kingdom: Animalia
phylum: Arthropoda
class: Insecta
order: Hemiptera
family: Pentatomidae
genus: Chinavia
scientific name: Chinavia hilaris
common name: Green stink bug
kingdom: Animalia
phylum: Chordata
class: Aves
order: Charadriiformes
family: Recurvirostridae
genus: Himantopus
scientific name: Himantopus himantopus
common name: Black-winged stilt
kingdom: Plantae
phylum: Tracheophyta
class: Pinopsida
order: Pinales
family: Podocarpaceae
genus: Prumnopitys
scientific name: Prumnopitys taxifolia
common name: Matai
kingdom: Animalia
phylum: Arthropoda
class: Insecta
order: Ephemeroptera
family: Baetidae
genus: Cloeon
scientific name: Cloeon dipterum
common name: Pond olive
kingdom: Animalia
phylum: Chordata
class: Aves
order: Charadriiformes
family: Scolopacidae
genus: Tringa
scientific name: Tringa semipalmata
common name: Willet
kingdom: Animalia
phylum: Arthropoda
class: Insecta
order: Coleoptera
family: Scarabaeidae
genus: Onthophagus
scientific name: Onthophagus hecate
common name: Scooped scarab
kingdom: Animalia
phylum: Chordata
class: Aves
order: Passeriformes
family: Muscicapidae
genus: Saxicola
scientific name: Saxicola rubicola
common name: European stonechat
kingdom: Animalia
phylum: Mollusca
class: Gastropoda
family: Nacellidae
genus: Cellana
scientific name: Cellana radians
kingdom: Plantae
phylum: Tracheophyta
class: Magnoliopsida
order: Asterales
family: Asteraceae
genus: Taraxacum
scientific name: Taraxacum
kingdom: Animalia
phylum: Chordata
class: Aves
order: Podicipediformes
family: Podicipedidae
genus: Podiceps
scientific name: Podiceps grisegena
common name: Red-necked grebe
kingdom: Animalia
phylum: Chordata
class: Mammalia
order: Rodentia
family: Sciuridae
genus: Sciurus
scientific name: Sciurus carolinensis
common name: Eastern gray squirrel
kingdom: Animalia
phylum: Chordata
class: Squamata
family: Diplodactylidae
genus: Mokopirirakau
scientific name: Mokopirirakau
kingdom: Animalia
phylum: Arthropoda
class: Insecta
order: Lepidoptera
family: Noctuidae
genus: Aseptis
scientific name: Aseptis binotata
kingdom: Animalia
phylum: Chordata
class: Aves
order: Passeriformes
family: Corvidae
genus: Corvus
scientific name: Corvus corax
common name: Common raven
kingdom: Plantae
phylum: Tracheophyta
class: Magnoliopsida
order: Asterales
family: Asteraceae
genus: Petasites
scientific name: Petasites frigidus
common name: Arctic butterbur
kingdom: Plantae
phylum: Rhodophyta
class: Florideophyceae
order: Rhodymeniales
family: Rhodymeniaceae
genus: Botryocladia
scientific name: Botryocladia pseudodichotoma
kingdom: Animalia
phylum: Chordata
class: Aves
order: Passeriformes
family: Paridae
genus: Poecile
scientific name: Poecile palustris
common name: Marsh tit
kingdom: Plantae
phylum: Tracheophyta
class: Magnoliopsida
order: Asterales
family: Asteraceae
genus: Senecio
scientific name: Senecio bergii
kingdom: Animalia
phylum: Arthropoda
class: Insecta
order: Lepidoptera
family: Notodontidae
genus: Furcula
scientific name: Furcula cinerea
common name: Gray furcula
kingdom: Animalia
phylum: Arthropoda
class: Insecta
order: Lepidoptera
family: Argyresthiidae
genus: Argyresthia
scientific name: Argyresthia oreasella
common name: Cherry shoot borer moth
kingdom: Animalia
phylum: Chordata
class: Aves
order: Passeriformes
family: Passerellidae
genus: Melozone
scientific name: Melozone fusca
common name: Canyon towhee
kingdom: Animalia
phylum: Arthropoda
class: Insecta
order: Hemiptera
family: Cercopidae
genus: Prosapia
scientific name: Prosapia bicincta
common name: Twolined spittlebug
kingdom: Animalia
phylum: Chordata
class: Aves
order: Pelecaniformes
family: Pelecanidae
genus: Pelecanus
------------------------
■ **PROMPT**: Copy out the lines of every item above, putting "vernacular name" wherever "common name" appears and leaving everything else unchanged.

■ **OUTPUT FOR THIS TASK**:
kingdom: Animalia
phylum: Arthropoda
class: Insecta
order: Hemiptera
family: Pentatomidae
genus: Chinavia
scientific name: Chinavia hilaris
vernacular name: Green stink bug
kingdom: Animalia
phylum: Chordata
class: Aves
order: Charadriiformes
family: Recurvirostridae
genus: Himantopus
scientific name: Himantopus himantopus
vernacular name: Black-winged stilt
kingdom: Plantae
phylum: Tracheophyta
class: Pinopsida
order: Pinales
family: Podocarpaceae
genus: Prumnopitys
scientific name: Prumnopitys taxifolia
vernacular name: Matai
kingdom: Animalia
phylum: Arthropoda
class: Insecta
order: Ephemeroptera
family: Baetidae
genus: Cloeon
scientific name: Cloeon dipterum
vernacular name: Pond olive
kingdom: Animalia
phylum: Chordata
class: Aves
order: Charadriiformes
family: Scolopacidae
genus: Tringa
scientific name: Tringa semipalmata
vernacular name: Willet
kingdom: Animalia
phylum: Arthropoda
class: Insecta
order: Coleoptera
family: Scarabaeidae
genus: Onthophagus
scientific name: Onthophagus hecate
vernacular name: Scooped scarab
kingdom: Animalia
phylum: Chordata
class: Aves
order: Passeriformes
family: Muscicapidae
genus: Saxicola
scientific name: Saxicola rubicola
vernacular name: European stonechat
kingdom: Animalia
phylum: Mollusca
class: Gastropoda
family: Nacellidae
genus: Cellana
scientific name: Cellana radians
kingdom: Plantae
phylum: Tracheophyta
class: Magnoliopsida
order: Asterales
family: Asteraceae
genus: Taraxacum
scientific name: Taraxacum
kingdom: Animalia
phylum: Chordata
class: Aves
order: Podicipediformes
family: Podicipedidae
genus: Podiceps
scientific name: Podiceps grisegena
vernacular name: Red-necked grebe
kingdom: Animalia
phylum: Chordata
class: Mammalia
order: Rodentia
family: Sciuridae
genus: Sciurus
scientific name: Sciurus carolinensis
vernacular name: Eastern gray squirrel
kingdom: Animalia
phylum: Chordata
class: Squamata
family: Diplodactylidae
genus: Mokopirirakau
scientific name: Mokopirirakau
kingdom: Animalia
phylum: Arthropoda
class: Insecta
order: Lepidoptera
family: Noctuidae
genus: Aseptis
scientific name: Aseptis binotata
kingdom: Animalia
phylum: Chordata
class: Aves
order: Passeriformes
family: Corvidae
genus: Corvus
scientific name: Corvus corax
vernacular name: Common raven
kingdom: Plantae
phylum: Tracheophyta
class: Magnoliopsida
order: Asterales
family: Asteraceae
genus: Petasites
scientific name: Petasites frigidus
vernacular name: Arctic butterbur
kingdom: Plantae
phylum: Rhodophyta
class: Florideophyceae
order: Rhodymeniales
family: Rhodymeniaceae
genus: Botryocladia
scientific name: Botryocladia pseudodichotoma
kingdom: Animalia
phylum: Chordata
class: Aves
order: Passeriformes
family: Paridae
genus: Poecile
scientific name: Poecile palustris
vernacular name: Marsh tit
kingdom: Plantae
phylum: Tracheophyta
class: Magnoliopsida
order: Asterales
family: Asteraceae
genus: Senecio
scientific name: Senecio bergii
kingdom: Animalia
phylum: Arthropoda
class: Insecta
order: Lepidoptera
family: Notodontidae
genus: Furcula
scientific name: Furcula cinerea
vernacular name: Gray furcula
kingdom: Animalia
phylum: Arthropoda
class: Insecta
order: Lepidoptera
family: Argyresthiidae
genus: Argyresthia
scientific name: Argyresthia oreasella
vernacular name: Cherry shoot borer moth
kingdom: Animalia
phylum: Chordata
class: Aves
order: Passeriformes
family: Passerellidae
genus: Melozone
scientific name: Melozone fusca
vernacular name: Canyon towhee
kingdom: Animalia
phylum: Arthropoda
class: Insecta
order: Hemiptera
family: Cercopidae
genus: Prosapia
scientific name: Prosapia bicincta
vernacular name: Twolined spittlebug
kingdom: Animalia
phylum: Chordata
class: Aves
order: Pelecaniformes
family: Pelecanidae
genus: Pelecanus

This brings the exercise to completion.